▶ **EXERCISE DATA**
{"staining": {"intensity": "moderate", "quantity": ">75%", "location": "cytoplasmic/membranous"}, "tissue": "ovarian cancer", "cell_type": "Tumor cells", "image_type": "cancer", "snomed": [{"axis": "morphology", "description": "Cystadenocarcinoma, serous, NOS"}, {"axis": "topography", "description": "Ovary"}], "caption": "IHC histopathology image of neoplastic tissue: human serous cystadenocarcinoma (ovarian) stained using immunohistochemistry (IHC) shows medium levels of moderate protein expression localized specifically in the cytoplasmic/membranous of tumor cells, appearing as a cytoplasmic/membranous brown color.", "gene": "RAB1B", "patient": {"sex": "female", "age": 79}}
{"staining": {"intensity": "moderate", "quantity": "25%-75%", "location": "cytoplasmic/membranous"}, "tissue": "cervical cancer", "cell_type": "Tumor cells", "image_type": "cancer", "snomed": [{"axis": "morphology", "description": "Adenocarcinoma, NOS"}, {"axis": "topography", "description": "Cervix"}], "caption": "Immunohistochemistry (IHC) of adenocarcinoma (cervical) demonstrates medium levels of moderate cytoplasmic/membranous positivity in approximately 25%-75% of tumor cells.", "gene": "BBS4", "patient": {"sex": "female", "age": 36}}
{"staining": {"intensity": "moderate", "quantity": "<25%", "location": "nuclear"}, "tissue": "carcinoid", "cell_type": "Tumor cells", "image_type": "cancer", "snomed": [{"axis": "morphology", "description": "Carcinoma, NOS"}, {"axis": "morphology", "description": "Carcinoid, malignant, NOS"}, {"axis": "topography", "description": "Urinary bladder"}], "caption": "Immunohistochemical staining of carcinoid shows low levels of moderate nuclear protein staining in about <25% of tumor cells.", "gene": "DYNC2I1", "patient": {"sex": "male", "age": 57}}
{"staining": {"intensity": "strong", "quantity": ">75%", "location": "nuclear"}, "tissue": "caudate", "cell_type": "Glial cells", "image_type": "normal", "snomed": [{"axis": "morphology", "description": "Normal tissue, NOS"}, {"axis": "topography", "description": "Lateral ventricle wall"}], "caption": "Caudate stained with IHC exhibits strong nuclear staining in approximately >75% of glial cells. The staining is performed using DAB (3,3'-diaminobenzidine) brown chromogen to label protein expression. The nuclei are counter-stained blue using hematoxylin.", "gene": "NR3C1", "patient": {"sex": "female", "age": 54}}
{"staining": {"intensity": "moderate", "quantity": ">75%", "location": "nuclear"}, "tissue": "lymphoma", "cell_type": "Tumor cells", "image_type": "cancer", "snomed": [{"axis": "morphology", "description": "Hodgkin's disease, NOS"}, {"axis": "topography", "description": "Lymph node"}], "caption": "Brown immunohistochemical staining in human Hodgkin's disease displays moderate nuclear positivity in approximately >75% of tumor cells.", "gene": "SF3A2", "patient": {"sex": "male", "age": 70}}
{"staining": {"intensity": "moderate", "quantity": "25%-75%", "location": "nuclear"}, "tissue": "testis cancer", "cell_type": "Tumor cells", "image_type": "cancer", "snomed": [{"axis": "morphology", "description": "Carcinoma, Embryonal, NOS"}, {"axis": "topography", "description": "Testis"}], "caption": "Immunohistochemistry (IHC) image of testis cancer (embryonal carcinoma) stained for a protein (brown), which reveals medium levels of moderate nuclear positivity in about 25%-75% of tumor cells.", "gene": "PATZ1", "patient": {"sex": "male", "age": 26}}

▶ **WHAT THE TASK ASKS**
An exact copy of all the records above is needed.

▶ **ANSWER**
{"staining": {"intensity": "moderate", "quantity": ">75%", "location": "cytoplasmic/membranous"}, "tissue": "ovarian cancer", "cell_type": "Tumor cells", "image_type": "cancer", "snomed": [{"axis": "morphology", "description": "Cystadenocarcinoma, serous, NOS"}, {"axis": "topography", "description": "Ovary"}], "caption": "IHC histopathology image of neoplastic tissue: human serous cystadenocarcinoma (ovarian) stained using immunohistochemistry (IHC) shows medium levels of moderate protein expression localized specifically in the cytoplasmic/membranous of tumor cells, appearing as a cytoplasmic/membranous brown color.", "gene": "RAB1B", "patient": {"sex": "female", "age": 79}}
{"staining": {"intensity": "moderate", "quantity": "25%-75%", "location": "cytoplasmic/membranous"}, "tissue": "cervical cancer", "cell_type": "Tumor cells", "image_type": "cancer", "snomed": [{"axis": "morphology", "description": "Adenocarcinoma, NOS"}, {"axis": "topography", "description": "Cervix"}], "caption": "Immunohistochemistry (IHC) of adenocarcinoma (cervical) demonstrates medium levels of moderate cytoplasmic/membranous positivity in approximately 25%-75% of tumor cells.", "gene": "BBS4", "patient": {"sex": "female", "age": 36}}
{"staining": {"intensity": "moderate", "quantity": "<25%", "location": "nuclear"}, "tissue": "carcinoid", "cell_type": "Tumor cells", "image_type": "cancer", "snomed": [{"axis": "morphology", "description": "Carcinoma, NOS"}, {"axis": "morphology", "description": "Carcinoid, malignant, NOS"}, {"axis": "topography", "description": "Urinary bladder"}], "caption": "Immunohistochemical staining of carcinoid shows low levels of moderate nuclear protein staining in about <25% of tumor cells.", "gene": "DYNC2I1", "patient": {"sex": "male", "age": 57}}
{"staining": {"intensity": "strong", "quantity": ">75%", "location": "nuclear"}, "tissue": "caudate", "cell_type": "Glial cells", "image_type": "normal", "snomed": [{"axis": "morphology", "description": "Normal tissue, NOS"}, {"axis": "topography", "description": "Lateral ventricle wall"}], "caption": "Caudate stained with IHC exhibits strong nuclear staining in approximately >75% of glial cells. The staining is performed using DAB (3,3'-diaminobenzidine) brown chromogen to label protein expression. The nuclei are counter-stained blue using hematoxylin.", "gene": "NR3C1", "patient": {"sex": "female", "age": 54}}
{"staining": {"intensity": "moderate", "quantity": ">75%", "location": "nuclear"}, "tissue": "lymphoma", "cell_type": "Tumor cells", "image_type": "cancer", "snomed": [{"axis": "morphology", "description": "Hodgkin's disease, NOS"}, {"axis": "topography", "description": "Lymph node"}], "caption": "Brown immunohistochemical staining in human Hodgkin's disease displays moderate nuclear positivity in approximately >75% of tumor cells.", "gene": "SF3A2", "patient": {"sex": "male", "age": 70}}
{"staining": {"intensity": "moderate", "quantity": "25%-75%", "location": "nuclear"}, "tissue": "testis cancer", "cell_type": "Tumor cells", "image_type": "cancer", "snomed": [{"axis": "morphology", "description": "Carcinoma, Embryonal, NOS"}, {"axis": "topography", "description": "Testis"}], "caption": "Immunohistochemistry (IHC) image of testis cancer (embryonal carcinoma) stained for a protein (brown), which reveals medium levels of moderate nuclear positivity in about 25%-75% of tumor cells.", "gene": "PATZ1", "patient": {"sex": "male", "age": 26}}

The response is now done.